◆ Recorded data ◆
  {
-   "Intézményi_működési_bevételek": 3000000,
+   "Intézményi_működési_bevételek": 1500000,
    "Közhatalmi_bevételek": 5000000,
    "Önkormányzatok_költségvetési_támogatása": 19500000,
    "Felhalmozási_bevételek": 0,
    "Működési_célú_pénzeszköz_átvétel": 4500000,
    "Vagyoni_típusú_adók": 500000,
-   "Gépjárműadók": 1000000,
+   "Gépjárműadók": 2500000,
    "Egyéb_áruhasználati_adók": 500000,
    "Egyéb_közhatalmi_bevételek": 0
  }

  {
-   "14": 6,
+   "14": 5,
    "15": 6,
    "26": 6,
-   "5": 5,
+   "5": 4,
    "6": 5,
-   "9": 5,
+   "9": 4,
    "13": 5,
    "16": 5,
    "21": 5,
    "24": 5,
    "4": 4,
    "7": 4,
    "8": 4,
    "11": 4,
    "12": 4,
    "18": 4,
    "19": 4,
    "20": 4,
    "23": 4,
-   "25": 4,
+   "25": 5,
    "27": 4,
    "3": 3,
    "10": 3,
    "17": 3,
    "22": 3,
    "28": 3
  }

---

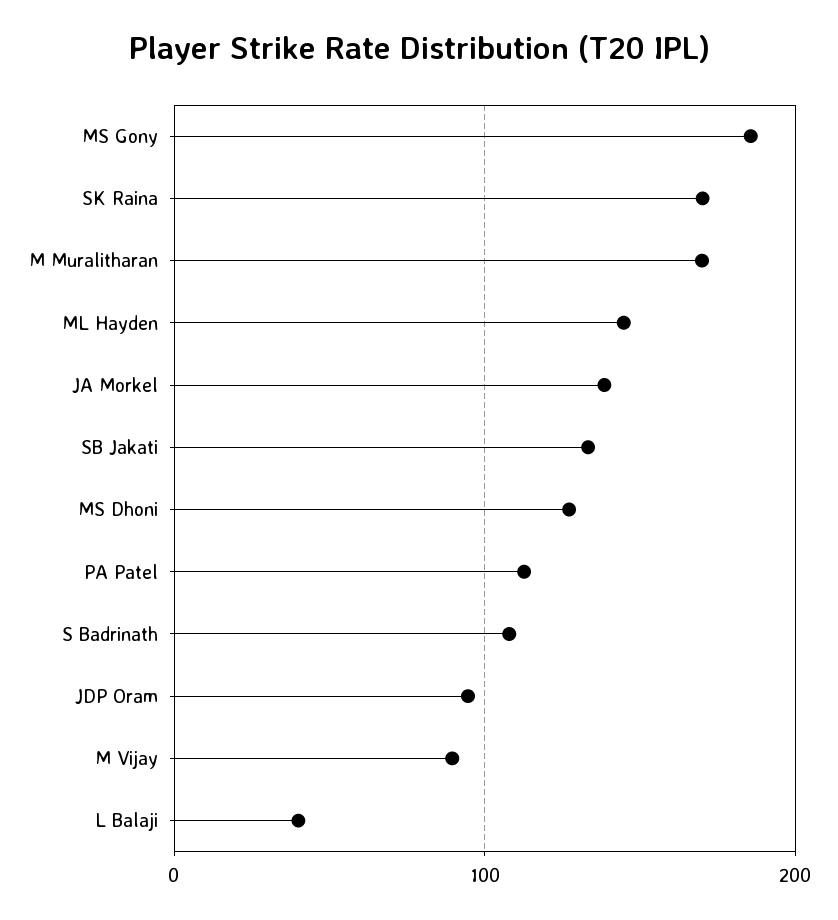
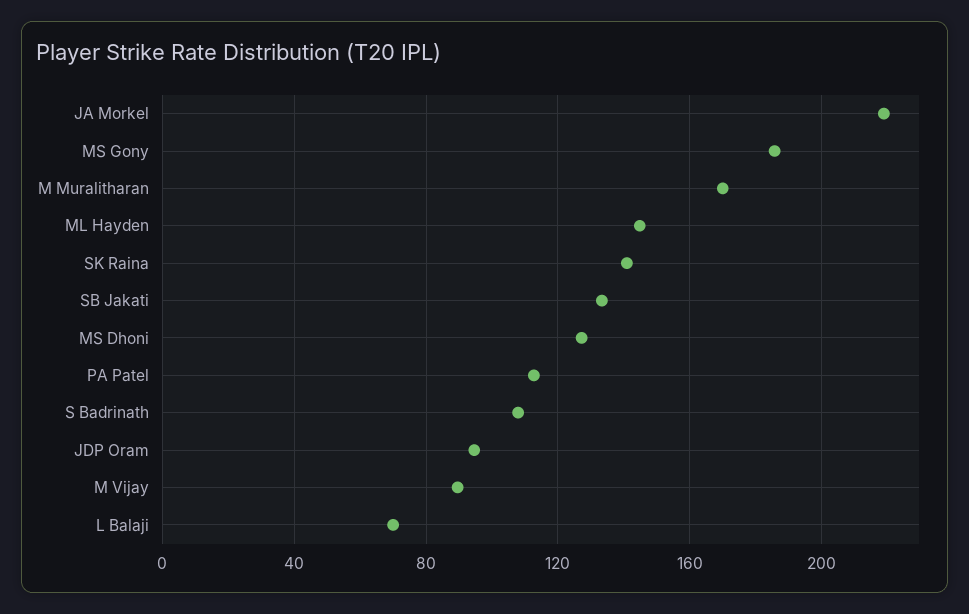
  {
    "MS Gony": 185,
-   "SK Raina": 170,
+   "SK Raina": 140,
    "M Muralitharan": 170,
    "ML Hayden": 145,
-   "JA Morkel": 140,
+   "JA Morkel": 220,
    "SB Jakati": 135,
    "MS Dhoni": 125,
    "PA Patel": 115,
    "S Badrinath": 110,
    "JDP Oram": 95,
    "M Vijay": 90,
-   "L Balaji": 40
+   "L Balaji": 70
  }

◆ Prompt ◆
Where a line above contains the word "Gépjárműadók", copy that line.

◆ Completed exercise ◆
-   "Gépjárműadók": 1000000,
+   "Gépjárműadók": 2500000,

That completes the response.